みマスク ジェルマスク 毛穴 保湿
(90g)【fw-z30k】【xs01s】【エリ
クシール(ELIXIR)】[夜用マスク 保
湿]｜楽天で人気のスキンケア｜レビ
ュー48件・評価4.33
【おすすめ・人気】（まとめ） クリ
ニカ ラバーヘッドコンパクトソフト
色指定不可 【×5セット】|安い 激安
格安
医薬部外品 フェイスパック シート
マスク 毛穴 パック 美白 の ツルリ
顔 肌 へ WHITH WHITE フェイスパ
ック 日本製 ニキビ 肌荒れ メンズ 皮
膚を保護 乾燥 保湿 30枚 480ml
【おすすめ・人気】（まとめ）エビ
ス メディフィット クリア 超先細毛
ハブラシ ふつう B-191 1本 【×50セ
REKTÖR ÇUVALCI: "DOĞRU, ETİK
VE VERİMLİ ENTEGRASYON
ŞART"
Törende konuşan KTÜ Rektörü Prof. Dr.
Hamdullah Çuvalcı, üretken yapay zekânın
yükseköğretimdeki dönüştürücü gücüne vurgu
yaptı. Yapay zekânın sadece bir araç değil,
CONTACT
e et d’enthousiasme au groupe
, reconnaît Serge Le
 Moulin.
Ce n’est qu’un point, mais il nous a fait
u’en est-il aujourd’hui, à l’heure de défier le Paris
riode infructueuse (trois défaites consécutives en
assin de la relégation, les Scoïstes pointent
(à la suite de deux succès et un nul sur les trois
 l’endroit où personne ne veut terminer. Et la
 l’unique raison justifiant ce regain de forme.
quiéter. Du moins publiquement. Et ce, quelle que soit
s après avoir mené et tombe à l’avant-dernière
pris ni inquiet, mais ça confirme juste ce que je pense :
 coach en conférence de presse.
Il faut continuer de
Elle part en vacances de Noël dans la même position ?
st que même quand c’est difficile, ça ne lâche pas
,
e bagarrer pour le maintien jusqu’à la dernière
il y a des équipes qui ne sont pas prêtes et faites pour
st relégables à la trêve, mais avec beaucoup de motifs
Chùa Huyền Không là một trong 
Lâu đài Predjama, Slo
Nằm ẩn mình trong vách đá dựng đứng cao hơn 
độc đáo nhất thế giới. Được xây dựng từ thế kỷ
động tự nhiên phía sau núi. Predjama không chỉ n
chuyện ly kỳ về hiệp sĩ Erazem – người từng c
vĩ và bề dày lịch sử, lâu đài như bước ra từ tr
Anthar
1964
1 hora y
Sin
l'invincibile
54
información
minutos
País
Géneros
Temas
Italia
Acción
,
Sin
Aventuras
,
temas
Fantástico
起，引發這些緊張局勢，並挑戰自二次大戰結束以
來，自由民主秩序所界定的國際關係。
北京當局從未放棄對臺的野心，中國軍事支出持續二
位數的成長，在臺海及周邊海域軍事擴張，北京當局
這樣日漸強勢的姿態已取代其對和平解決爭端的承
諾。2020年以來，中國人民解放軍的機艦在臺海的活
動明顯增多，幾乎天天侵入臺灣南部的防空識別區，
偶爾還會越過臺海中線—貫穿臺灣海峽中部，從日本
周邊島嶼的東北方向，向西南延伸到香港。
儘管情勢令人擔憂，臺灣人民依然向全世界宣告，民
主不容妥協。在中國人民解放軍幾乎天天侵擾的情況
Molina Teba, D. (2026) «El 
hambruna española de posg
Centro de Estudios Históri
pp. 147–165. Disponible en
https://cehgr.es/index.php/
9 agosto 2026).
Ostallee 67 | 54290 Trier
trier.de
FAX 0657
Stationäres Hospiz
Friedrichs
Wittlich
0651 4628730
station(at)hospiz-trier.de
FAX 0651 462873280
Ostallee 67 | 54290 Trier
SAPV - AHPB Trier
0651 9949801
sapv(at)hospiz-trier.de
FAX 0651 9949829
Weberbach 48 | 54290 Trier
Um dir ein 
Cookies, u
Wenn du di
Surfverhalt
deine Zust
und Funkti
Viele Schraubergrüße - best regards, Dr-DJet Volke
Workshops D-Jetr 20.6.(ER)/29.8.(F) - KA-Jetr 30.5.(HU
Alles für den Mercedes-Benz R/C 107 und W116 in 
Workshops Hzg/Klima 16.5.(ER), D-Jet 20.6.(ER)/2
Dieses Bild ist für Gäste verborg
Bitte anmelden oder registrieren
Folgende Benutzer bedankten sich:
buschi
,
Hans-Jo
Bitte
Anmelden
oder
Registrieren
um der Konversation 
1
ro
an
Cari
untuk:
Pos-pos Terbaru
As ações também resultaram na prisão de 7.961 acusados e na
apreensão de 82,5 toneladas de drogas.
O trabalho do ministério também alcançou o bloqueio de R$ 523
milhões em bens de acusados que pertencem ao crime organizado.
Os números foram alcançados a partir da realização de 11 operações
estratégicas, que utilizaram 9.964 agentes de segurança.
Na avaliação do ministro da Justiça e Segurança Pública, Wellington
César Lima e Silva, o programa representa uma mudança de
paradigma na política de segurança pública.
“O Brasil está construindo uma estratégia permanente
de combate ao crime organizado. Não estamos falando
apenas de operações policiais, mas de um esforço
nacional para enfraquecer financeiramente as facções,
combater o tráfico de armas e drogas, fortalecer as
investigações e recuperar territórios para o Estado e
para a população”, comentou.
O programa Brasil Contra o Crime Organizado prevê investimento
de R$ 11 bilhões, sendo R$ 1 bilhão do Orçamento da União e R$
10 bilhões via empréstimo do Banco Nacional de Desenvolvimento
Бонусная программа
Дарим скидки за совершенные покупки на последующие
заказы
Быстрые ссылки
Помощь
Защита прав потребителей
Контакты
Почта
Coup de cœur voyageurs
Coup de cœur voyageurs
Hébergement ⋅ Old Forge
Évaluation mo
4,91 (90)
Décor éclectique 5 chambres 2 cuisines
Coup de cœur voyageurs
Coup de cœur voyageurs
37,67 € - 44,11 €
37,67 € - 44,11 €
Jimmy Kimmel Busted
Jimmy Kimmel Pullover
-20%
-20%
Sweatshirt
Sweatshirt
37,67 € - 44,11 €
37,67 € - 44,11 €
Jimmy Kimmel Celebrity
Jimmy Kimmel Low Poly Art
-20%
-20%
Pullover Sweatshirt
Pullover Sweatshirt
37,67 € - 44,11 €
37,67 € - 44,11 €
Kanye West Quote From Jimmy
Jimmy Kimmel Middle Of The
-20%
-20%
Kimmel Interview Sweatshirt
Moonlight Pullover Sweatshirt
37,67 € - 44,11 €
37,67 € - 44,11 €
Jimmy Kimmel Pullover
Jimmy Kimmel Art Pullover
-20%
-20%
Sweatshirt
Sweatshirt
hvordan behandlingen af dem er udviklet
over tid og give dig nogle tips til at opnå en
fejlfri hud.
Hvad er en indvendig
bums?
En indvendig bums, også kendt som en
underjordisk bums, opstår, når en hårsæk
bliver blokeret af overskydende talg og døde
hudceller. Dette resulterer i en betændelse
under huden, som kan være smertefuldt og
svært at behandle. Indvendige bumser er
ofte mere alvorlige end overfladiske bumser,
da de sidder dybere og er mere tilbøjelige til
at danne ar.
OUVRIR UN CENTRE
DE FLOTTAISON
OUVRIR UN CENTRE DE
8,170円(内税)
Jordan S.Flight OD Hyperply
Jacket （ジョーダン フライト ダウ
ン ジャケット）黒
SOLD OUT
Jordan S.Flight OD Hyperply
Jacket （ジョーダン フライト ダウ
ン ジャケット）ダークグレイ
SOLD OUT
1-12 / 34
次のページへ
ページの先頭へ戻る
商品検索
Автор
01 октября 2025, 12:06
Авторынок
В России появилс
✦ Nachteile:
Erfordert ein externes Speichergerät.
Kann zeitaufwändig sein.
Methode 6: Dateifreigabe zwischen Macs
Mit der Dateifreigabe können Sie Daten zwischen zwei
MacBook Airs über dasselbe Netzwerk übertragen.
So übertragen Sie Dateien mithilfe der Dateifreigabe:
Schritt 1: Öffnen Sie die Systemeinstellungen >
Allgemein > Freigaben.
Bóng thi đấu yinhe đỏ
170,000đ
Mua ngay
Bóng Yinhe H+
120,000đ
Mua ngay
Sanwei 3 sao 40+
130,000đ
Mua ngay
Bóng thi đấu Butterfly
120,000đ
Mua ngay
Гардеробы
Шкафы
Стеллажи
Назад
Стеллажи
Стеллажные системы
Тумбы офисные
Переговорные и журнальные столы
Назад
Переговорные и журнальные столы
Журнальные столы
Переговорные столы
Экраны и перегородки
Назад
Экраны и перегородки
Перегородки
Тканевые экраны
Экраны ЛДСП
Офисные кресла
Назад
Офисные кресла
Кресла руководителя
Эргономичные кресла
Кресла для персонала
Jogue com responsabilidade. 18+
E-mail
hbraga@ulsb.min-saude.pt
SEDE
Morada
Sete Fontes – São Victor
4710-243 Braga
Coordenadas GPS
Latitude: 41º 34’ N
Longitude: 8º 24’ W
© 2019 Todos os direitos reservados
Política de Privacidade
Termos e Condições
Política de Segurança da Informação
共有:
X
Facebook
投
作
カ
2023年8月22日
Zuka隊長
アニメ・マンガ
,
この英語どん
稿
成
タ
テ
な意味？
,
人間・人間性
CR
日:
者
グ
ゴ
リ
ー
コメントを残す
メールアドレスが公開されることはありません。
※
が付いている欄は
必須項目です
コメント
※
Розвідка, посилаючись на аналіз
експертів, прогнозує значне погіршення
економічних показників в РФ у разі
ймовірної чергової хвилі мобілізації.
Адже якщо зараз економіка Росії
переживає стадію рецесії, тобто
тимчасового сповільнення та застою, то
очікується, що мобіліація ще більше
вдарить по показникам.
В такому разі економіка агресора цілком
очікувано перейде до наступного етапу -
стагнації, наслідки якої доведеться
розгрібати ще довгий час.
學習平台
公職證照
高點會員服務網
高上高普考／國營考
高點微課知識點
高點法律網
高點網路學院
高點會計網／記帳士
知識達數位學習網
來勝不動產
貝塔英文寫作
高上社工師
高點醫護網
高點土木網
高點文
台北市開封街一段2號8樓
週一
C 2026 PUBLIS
================================
Render the stretch of the material from its start through the line containing "chuyện ly kỳ về hiệp sĩ Erazem – người từng c", both ends included, as a JSON list of strings with one string per line and blank lines omitted.

■ The answer
[
  "みマスク ジェルマスク 毛穴 保湿",
  "(90g)【fw-z30k】【xs01s】【エリ",
  "クシール(ELIXIR)】[夜用マスク 保",
  "湿]｜楽天で人気のスキンケア｜レビ",
  "ュー48件・評価4.33",
  "【おすすめ・人気】（まとめ） クリ",
  "ニカ ラバーヘッドコンパクトソフト",
  "色指定不可 【×5セット】|安い 激安",
  "格安",
  "医薬部外品 フェイスパック シート",
  "マスク 毛穴 パック 美白 の ツルリ",
  "顔 肌 へ WHITH WHITE フェイスパ",
  "ック 日本製 ニキビ 肌荒れ メンズ 皮",
  "膚を保護 乾燥 保湿 30枚 480ml",
  "【おすすめ・人気】（まとめ）エビ",
  "ス メディフィット クリア 超先細毛",
  "ハブラシ ふつう B-191 1本 【×50セ",
  "REKTÖR ÇUVALCI: \"DOĞRU, ETİK",
  "VE VERİMLİ ENTEGRASYON",
  "ŞART\"",
  "Törende konuşan KTÜ Rektörü Prof. Dr.",
  "Hamdullah Çuvalcı, üretken yapay zekânın",
  "yükseköğretimdeki dönüştürücü gücüne vurgu",
  "yaptı. Yapay zekânın sadece bir araç değil,",
  "CONTACT",
  "e et d’enthousiasme au groupe",
  ", reconnaît Serge Le",
  " Moulin.",
  "Ce n’est qu’un point, mais il nous a fait",
  "u’en est-il aujourd’hui, à l’heure de défier le Paris",
  "riode infructueuse (trois défaites consécutives en",
  "assin de la relégation, les Scoïstes pointent",
  "(à la suite de deux succès et un nul sur les trois",
  " l’endroit où personne ne veut terminer. Et la",
  " l’unique raison justifiant ce regain de forme.",
  "quiéter. Du moins publiquement. Et ce, quelle que soit",
  "s après avoir mené et tombe à l’avant-dernière",
  "pris ni inquiet, mais ça confirme juste ce que je pense :",
  " coach en conférence de presse.",
  "Il faut continuer de",
  "Elle part en vacances de Noël dans la même position ?",
  "st que même quand c’est difficile, ça ne lâche pas",
  ",",
  "e bagarrer pour le maintien jusqu’à la dernière",
  "il y a des équipes qui ne sont pas prêtes et faites pour",
  "st relégables à la trêve, mais avec beaucoup de motifs",
  "Chùa Huyền Không là một trong ",
  "Lâu đài Predjama, Slo",
  "Nằm ẩn mình trong vách đá dựng đứng cao hơn ",
  "độc đáo nhất thế giới. Được xây dựng từ thế kỷ",
  "động tự nhiên phía sau núi. Predjama không chỉ n",
  "chuyện ly kỳ về hiệp sĩ Erazem – người từng c"
]